To understand what is going on here, you need to break the pattern down into its various parts. The first is
(((?!\s+–\s+).)*)\s+
What this will do is to step one character at a time through the text until it comes to a "whitespace dash whitespace" pattern, i.e the underlined part in "1x01 - pilot".
What happens after that is actually rather complicated as it will involve a lot of back-tracking to try to get a match with the next part of the pattern whcih is:
(\d+)x(\d+)
This part will look for text such as the "1x01" part of your first example.
The key as to why your second example does not match is that it does not contain anything that looks like this. As this is a required part of the overall pattern, the regex engine will fail to match your second example at all. (Actually there are other reasons why it would not match but that is enough to show you the problem).

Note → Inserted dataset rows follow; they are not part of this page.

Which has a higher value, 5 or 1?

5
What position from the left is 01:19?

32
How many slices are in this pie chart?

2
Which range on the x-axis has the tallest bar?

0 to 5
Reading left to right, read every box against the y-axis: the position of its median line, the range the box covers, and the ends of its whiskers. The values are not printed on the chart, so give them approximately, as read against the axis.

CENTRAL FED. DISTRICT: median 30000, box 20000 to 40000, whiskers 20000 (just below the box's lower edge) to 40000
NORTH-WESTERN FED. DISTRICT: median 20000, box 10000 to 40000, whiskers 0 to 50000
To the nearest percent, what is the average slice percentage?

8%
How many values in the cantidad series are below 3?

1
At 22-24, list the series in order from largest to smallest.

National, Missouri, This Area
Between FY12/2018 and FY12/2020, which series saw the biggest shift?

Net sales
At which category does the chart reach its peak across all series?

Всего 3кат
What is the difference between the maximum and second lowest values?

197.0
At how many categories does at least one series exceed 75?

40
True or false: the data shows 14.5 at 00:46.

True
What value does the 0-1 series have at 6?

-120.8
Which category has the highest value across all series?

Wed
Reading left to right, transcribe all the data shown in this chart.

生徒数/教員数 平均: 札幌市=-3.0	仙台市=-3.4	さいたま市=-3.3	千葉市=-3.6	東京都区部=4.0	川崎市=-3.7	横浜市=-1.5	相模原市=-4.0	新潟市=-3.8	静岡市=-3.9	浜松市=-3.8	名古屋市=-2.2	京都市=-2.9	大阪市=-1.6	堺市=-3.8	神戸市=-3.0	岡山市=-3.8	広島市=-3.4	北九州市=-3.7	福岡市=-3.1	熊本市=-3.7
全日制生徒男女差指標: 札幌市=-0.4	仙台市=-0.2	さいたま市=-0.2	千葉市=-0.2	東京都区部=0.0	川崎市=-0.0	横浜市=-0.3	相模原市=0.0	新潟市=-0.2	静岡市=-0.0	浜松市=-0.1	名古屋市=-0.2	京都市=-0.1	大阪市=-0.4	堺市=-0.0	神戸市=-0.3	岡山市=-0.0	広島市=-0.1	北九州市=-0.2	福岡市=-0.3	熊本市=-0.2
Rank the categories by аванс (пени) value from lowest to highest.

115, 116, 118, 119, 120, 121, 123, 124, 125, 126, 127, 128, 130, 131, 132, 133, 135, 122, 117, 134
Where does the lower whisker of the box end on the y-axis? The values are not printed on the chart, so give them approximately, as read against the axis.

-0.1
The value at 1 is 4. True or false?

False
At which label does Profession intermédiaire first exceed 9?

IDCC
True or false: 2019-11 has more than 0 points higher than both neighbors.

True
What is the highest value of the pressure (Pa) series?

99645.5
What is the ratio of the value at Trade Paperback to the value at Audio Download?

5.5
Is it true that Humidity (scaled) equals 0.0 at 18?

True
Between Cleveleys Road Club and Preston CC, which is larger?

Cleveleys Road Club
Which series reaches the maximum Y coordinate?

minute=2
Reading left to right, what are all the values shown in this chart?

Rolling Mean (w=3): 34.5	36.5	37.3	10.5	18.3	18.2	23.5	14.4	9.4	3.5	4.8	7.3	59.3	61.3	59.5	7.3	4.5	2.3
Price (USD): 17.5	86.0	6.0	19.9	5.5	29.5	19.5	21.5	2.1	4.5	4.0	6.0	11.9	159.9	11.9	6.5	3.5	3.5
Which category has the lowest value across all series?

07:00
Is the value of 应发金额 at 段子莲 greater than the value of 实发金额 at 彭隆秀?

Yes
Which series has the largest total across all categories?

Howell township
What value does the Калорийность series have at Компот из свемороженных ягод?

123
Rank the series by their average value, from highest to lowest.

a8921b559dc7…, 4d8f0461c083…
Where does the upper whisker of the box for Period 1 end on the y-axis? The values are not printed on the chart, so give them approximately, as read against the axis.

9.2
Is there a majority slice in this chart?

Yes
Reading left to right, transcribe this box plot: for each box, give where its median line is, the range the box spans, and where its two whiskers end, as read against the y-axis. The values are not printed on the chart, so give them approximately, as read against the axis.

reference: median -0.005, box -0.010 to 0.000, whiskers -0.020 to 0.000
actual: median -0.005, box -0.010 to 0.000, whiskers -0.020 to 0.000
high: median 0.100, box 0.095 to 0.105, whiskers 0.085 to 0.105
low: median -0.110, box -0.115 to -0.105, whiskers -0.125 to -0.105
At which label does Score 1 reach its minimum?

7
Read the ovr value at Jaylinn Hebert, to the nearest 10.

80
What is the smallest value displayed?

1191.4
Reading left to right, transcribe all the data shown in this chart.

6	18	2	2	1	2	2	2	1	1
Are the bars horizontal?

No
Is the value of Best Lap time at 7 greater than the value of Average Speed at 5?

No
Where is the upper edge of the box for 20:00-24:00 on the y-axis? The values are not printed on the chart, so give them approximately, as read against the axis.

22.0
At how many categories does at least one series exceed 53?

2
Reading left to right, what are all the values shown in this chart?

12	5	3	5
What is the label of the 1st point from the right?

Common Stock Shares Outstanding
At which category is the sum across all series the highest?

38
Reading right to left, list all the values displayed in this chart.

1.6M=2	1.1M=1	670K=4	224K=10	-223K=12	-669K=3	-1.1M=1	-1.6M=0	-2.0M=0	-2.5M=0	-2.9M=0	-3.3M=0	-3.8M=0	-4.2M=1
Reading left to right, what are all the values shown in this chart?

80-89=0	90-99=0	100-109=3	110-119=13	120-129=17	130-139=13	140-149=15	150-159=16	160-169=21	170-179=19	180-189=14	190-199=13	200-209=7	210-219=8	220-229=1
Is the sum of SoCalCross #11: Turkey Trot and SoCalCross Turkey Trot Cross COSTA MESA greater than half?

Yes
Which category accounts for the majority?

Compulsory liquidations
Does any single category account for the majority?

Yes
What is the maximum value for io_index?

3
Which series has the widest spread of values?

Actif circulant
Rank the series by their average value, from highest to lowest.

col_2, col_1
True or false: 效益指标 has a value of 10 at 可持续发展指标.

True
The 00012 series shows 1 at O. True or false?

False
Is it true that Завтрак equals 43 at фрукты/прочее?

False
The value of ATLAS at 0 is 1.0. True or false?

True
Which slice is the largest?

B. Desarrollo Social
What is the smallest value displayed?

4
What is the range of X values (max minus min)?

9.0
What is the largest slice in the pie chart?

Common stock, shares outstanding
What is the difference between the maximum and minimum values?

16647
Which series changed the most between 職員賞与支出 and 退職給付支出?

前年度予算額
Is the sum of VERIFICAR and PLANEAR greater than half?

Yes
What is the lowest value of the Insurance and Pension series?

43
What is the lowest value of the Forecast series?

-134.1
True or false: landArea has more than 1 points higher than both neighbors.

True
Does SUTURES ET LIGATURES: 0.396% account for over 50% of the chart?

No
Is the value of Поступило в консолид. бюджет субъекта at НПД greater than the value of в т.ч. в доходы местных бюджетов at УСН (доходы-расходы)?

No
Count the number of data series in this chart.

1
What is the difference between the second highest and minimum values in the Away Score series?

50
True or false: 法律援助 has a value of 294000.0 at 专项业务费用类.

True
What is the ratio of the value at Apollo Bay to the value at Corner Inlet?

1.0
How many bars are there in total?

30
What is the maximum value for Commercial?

As to how you can solve this, you really need to understand exactly what you are trying to match. In cases such as this I recommend that you get several examples of all of the lines you want to match, knowing which parts you want to extract (such as the title, the series number, episode number etc). Then work out the rules that you would tell a child as to how to separate out any of the examples in the way you want. These rules might look like:
step through until you get to the work "saison" or something that looks like "digits X digits" can call that the episode title
take the next set of digits you come to and call that the season number
skip any "X" or spaces and the word "episode"
take the number you get next and call that the episode number
and so on. When you have a set of rules that will match ALL of the possible examples you might want to scan, then we can try to put those into a regex expression for you.